– Знаете, Антонида Ивановна, я всегда немножко жалела вас, – тронутым голосом говорила она. – Конечно, Александр Павлыч – муж вам, но я всегда скажу, что он гордец… Да!.. Воображаю, сколько вам приходится терпеть от его гордости.
– Вы ошибаетесь, Хиония Алексеевна, – пробовала спорить Антонида Ивановна. – За Александром есть много других недостатков, но только он не горд…
– Ах, не спорьте, ради бога! Гордец и гордец!.. Такой же гордец, как Бахаревы и Ляховские… Вы слышали: старик Бахарев ездил занимать денег у Ляховского, и тот ему отказал. Да-с! Отказал… Каково это вам покажется?
Откуда Хина могла знать, что Ляховский отказался поручиться за Бахарева, – одному богу известно. По крайней мере, ни Ляховский, ни Бахарев никому не говорили об этом.
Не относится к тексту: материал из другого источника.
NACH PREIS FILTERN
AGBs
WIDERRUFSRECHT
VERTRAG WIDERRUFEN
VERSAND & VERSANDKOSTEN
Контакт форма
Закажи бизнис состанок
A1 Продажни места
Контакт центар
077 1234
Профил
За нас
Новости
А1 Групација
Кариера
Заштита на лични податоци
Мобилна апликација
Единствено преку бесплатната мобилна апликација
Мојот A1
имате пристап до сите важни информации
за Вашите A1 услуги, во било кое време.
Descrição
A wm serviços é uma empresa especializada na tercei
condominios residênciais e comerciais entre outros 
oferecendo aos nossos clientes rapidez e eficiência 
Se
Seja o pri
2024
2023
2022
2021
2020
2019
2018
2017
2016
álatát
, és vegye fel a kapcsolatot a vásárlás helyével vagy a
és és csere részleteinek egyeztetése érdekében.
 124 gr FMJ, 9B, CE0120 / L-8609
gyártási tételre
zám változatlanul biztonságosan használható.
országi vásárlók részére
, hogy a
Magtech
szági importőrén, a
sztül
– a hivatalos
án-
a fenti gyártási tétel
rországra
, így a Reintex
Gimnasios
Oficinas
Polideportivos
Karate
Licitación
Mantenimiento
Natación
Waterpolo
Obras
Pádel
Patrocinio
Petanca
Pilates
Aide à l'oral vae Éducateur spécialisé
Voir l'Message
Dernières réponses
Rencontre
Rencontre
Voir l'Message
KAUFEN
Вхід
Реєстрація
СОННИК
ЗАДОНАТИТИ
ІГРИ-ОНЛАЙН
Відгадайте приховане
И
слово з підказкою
– Буду с вами откровенна, – продолжала расходившаяся Хина, заглядывая в глаза Половодовой. – Ведь я вас знала, mon ange, еще маленькой девочкой и могу позволить себе такую откровенность… Да?
– Говорите…
– Вы никогда не любили своего мужа…
– Но ведь мы, кажется, и не разыгрывали влюбленных?
– Все это так, но человеческое сердце, в особенности женское сердце, Антонида Ивановна… Ах, сколько оно иногда страдает совершенно одиноко, и никто этого не подозревает. А между тем, помните, у Лермонтова:
А годы проходят – все лучшие годы!
Хиония Алексеевна добивалась сделаться поверенной в сердечных делах Антониды Ивановны, но получила вежливый отказ. У Хины вертелся уже на кончике языка роковой намек, что ей известны отношения Половодовой к Привалову, но она вовремя удержалась и осталась очень довольна собой, потому что сказанное слово серебряное, а не сказанное – золотое.
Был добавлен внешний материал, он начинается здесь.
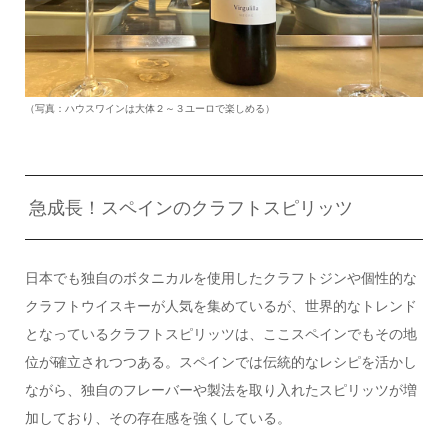
（写真：ハウスワインは大体２～３ユーロで楽しめる）
急成長！スペインのクラフトスピリッツ
日本でも独自のボタニカルを使用したクラフトジンや個性的な
クラフトウイスキーが人気を集めているが、世界的なトレンド
となっているクラフトスピリッツは、ここスペインでもその地
位が確立されつつある。スペインでは伝統的なレシピを活かし
ながら、独自のフレーバーや製法を取り入れたスピリッツが増
加しており、その存在感を強くしている。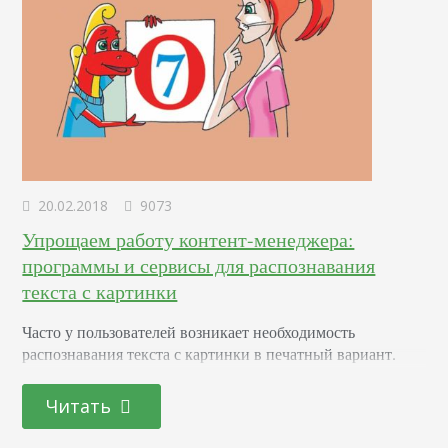
20.02.2018
9073
Упрощаем работу контент-менеджера:
программы и сервисы для распознавания
текста с картинки
Часто у пользователей возникает необходимость
распознавания текста с картинки в печатный вариант.
Это может быть сканированный документ, который
следует преобразовать в электронный вид, книга или
Читать
фотокарточка. Распознавание — довольно простой и
удобный инструмент. Он избавляет от необходимости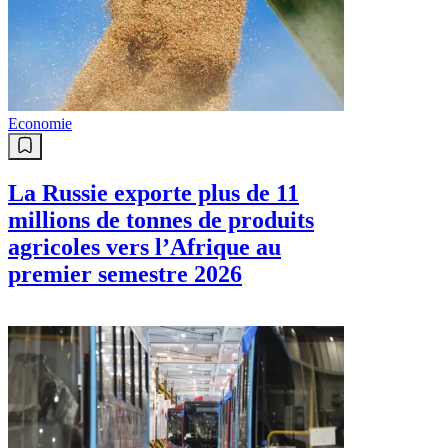
Economie
La Russie exporte plus de 11
millions de tonnes de produits
agricoles vers l’Afrique au
premier semestre 2026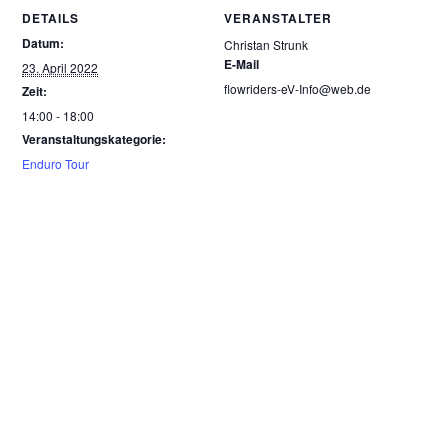
DETAILS
VERANSTALTER
Datum:
Christan Strunk
E-Mail
23. April 2022
flowriders-eV-Info@web.de
Zeit:
14:00 - 18:00
Veranstaltungskategorie:
Enduro Tour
«Еще пригодится как-нибудь», – утешала Хина себя, когда ехала от Половодова в самом веселом расположении духа.
Надежда Васильевна после рождества почти все время проводила в своей комнате, откуда показывалась только к обеду, да еще когда ходила в кабинет отца. Комната девушки с двумя окнами выходила в сад и походила на монашескую келью по своей скромной обстановке: обтянутый пестрым ситцем диванчик у одной стены, четыре стула, железная кровать в углу, комод и шкаф с книгами, письменный стол, маленький рабочий столик с швейной машиной – вот и все. Девушка очень любила эту комнатку, потому что могла оставаться в ней одна, сколько ей было угодно. Но чтобы иметь право на такую роскошь, как отдельная комната, Надежде Васильевне пришлось выдержать ту мелкую борьбу, какая вечно кипит под родительскими кровлями: Марья Степановна и слышать ничего не хотела ни о какой отдельной комнате, потому – для чего девке отдельная комната, какие у ней такие важные дела?.. «В книжку-то читать можно по всем комнатам», – ворчала старая раскольница. Все раскольничьи богатые дома устроены по одному плану: все лучшие комнаты остаются в качестве парадных покоев пустыми, а семья жмется в двух-трех комнатах. У самой есть хоть спальня, а дети обыкновенно перебиваются кое-как.
Отдельная комната для старшей дочери была самым обидным новшеством для Марьи Степановны и, как бельмо, всегда мозолила ей глаза. Она никогда не заглядывала сюда, как и на половину мужа. У Верочки не было своей комнаты, да она и не нуждалась в ней, околачиваясь по всему дому.
За последние три недели Надежда Васильевна слишком много пережила в своей комнате и была несказанно счастлива уже тем, что могла в такую критическую минуту оставаться одна. Она сильно изменилась и похудела; глаза смотрели тревожным взглядом, в движениях чувствовалась усталость. Девушка не могла даже заниматься по-прежнему, и раскрытая книга оставалась недочитанной, начатая работа валилась из рук. Только одна машина все чаще и чаще постукивала далеко за полночь, и Марья Степановна, прислушиваясь к этой ночной работе, не могла надивиться, что за «охота припала девке к шитью…».
Как удивилась бы Марья Степановна, если бы увидела работу дочери: много прибавилось бы бессонных ночей в ее жизни. Торопливо кроились эти маленькие рубашечки-распашонки, детские простынки и весь несложный комплект детского белья; дрожавшая рука выводила неровный шов, и много-много раз облита была вся эта работа горькими девичьими слезами. Сколько страха за неизвестное будущее было пережито за этой работой, сколько тяжелого горя… А вместе с работой крепла и росла решимость идти и сказать отцу все, пока не открылось критическое положение девушки само собой.